Vieles spricht dafür, auf den Vertrag von Lissabon zu warten, der noch weitere institutionelle Veränderungen enthält. So soll es anstelle des Prinzips der halbjährlichen Rotation einen ständigen Präsidenten des Europäischen Rates geben und einen Hohen Repräsentanten für Außenpolitik und Sicherheitsfragen. Zudem soll die Zahl der nationalen Kommissare verändert werden. Weil durch die Umsetzung des Vertrags von Lissabon das Europäische Parlament an Macht gewinnt, wäre es logisch, dass das Parlament die Kommission ernennt und sich der Rat um seine eigenen Angelegenheiten kümmert.

Wenn der nächste Präsident nach den Regeln des Vertrags von Lissabon gewählt wird, würde sich die Wahrscheinlichkeit erhöhen, dass die Wahl nicht auf Barroso fallen wird. Er kann auf die 268 Stimmen der Fraktion der Europäischen Volksparteien (EPP) zählen und auf die 54 Stimmen der Konservativen. Das sind 44 Stimmen zu wenig, um eine absolute Mehrheit zu erreichen. Barroso könnte sich um die Unterstützung der anti-europäischen Fraktion "Europa der Freiheit und der Demokratie" bemühen, aber diese Möglichkeit ist nicht sehr angenehm.

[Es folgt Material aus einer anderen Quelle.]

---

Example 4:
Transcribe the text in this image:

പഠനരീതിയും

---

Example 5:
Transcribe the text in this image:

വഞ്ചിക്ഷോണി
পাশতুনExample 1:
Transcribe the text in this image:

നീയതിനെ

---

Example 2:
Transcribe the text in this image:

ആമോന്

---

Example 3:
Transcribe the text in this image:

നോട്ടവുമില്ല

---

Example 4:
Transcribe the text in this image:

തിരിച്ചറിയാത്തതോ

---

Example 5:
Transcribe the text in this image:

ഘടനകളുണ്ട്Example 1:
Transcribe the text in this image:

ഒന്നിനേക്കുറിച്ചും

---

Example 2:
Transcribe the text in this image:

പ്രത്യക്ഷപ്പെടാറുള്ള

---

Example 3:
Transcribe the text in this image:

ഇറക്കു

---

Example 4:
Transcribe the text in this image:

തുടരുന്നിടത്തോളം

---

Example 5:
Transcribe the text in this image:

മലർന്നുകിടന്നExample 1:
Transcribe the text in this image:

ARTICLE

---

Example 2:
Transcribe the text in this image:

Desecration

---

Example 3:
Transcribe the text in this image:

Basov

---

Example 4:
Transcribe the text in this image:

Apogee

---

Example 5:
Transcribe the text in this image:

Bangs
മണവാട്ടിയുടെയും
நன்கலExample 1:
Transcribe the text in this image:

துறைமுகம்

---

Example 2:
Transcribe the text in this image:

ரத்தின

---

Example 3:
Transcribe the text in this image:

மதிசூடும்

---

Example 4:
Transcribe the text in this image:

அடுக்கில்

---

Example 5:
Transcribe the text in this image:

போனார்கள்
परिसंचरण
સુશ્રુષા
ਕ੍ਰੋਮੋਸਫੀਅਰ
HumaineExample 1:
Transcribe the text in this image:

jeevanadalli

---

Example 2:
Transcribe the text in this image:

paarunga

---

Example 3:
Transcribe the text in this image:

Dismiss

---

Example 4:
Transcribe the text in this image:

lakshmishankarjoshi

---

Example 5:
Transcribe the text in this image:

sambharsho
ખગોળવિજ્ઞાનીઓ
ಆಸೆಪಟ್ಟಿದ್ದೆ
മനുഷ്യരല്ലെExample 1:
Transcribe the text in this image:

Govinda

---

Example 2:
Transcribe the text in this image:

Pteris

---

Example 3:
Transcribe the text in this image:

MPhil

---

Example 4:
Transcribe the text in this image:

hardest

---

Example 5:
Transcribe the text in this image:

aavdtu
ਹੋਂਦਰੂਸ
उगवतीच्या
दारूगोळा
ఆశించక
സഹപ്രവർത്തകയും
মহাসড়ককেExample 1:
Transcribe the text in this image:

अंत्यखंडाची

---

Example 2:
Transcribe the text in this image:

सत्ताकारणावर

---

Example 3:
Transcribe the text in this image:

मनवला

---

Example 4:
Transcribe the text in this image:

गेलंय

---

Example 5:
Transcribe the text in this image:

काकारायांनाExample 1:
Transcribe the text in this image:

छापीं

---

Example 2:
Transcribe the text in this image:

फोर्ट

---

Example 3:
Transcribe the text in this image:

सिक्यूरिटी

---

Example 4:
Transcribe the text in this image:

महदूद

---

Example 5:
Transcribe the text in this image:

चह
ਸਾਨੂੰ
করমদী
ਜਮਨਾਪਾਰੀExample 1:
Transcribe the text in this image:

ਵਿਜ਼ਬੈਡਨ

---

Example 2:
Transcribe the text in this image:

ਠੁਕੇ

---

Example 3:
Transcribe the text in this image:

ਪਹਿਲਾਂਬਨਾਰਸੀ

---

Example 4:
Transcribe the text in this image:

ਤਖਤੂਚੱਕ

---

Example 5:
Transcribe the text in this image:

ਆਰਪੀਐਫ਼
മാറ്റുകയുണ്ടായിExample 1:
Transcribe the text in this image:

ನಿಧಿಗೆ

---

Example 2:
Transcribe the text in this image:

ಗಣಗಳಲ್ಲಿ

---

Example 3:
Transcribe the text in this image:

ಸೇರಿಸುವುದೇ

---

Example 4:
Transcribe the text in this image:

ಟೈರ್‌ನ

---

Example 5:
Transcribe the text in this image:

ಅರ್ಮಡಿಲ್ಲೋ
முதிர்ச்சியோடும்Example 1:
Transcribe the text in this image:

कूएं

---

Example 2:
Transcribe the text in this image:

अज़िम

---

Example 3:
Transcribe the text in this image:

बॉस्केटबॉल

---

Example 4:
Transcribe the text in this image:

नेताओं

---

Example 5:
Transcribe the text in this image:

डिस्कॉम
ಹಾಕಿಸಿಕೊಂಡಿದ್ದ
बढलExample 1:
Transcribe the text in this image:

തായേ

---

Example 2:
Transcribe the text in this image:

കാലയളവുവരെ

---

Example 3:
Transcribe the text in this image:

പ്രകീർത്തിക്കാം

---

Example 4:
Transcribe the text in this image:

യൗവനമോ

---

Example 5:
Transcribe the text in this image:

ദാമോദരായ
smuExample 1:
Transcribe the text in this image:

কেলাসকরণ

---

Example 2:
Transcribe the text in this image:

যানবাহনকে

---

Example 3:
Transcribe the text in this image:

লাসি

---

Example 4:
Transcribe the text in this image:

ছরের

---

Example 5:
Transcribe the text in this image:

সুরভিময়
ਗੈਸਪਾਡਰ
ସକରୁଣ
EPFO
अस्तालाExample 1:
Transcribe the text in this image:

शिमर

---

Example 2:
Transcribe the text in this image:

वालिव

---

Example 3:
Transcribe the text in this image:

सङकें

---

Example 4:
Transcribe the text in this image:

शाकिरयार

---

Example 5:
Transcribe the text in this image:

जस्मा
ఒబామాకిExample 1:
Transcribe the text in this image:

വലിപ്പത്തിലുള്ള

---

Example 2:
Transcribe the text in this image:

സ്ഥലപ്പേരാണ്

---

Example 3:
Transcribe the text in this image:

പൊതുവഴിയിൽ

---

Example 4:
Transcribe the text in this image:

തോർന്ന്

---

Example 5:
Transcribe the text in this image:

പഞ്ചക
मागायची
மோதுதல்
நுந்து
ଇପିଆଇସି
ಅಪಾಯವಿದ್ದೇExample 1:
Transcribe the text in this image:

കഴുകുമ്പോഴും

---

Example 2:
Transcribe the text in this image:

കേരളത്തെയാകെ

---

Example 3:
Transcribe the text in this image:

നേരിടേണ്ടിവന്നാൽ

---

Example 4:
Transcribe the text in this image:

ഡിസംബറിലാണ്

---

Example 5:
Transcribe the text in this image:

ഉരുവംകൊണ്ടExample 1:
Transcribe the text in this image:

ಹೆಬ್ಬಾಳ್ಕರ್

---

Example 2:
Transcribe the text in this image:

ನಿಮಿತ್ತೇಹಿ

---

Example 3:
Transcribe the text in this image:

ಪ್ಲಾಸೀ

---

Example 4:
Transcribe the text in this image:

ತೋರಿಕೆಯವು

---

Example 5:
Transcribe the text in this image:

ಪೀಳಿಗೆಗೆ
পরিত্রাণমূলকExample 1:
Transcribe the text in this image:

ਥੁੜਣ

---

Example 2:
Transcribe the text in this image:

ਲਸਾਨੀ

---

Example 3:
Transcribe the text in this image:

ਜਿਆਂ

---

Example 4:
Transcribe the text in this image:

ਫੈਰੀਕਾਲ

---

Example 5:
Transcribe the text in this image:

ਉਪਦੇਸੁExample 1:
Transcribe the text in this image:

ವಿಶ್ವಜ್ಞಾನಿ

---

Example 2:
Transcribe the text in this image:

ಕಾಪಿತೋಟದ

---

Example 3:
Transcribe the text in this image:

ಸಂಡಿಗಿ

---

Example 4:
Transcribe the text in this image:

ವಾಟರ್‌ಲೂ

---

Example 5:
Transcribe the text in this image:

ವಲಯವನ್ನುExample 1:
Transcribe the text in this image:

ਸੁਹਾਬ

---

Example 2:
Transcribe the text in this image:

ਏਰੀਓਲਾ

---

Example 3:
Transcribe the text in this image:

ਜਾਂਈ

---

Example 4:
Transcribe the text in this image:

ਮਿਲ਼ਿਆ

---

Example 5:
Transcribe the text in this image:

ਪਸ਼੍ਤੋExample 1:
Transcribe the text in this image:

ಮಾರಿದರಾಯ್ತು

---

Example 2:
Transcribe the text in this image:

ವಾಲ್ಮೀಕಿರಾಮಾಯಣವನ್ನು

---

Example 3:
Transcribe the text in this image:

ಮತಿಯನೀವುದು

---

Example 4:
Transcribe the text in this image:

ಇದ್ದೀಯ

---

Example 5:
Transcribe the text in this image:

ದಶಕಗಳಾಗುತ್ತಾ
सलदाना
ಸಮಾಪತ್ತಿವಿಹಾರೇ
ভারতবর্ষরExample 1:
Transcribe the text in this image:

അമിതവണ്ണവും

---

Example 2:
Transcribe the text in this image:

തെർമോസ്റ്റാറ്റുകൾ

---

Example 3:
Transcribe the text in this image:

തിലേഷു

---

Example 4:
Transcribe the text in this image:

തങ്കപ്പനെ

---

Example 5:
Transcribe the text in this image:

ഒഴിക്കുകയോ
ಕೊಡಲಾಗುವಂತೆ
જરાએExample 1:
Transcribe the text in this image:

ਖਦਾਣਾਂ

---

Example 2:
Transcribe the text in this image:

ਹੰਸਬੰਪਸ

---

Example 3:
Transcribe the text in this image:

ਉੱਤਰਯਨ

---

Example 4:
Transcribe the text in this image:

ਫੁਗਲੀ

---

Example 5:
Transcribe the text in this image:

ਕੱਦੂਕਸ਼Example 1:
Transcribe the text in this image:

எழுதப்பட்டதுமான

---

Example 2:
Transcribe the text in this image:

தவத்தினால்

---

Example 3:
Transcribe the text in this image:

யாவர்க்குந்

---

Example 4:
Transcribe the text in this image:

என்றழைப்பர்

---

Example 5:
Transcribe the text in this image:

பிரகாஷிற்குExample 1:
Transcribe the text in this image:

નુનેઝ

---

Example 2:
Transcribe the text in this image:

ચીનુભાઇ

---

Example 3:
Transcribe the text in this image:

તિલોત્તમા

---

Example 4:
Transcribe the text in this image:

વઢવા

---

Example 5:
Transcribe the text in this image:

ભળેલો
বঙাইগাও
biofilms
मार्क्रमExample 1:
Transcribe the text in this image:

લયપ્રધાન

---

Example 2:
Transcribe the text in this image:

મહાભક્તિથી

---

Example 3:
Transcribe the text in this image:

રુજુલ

Stefan Collignon ist Professor für Wirtschaftspolitik an der Sant'Anna School of Advanced Studies in Pisa, Italien. Zurzeit ist er als Gastwissenschaftler an der London School of Economics tätig. © Privat

Im Gegensatz dazu fehlt einer Koalition aus Sozialisten, Liberalen, Grünen und den übrigen Linken nur acht Stimmen zur absoluten Mehrheit. Sie könnte vielleicht sogar ein paar Stimmen aus den Reihen der EPP erhalten. Gemessen an ihren Wahlprogrammen wäre eine Übereinkunft zwischen Sozialisten, Liberalen und Grünen gar nicht so schwierig. Und angesichts dessen, dass die Sozialisten sich bislang nicht auf einen eigenen Kandidaten einigen konnten, sollten sie sich um den ehemaligen belgischen Premierminister Guy Verhofstaft sammeln. Er hat bereits bewiesen, dass er erfolgreich eine solche violette Koalition zwischen Sozialisten und Liberalen führen kann: So hat er in Belgien zehn Jahre regiert.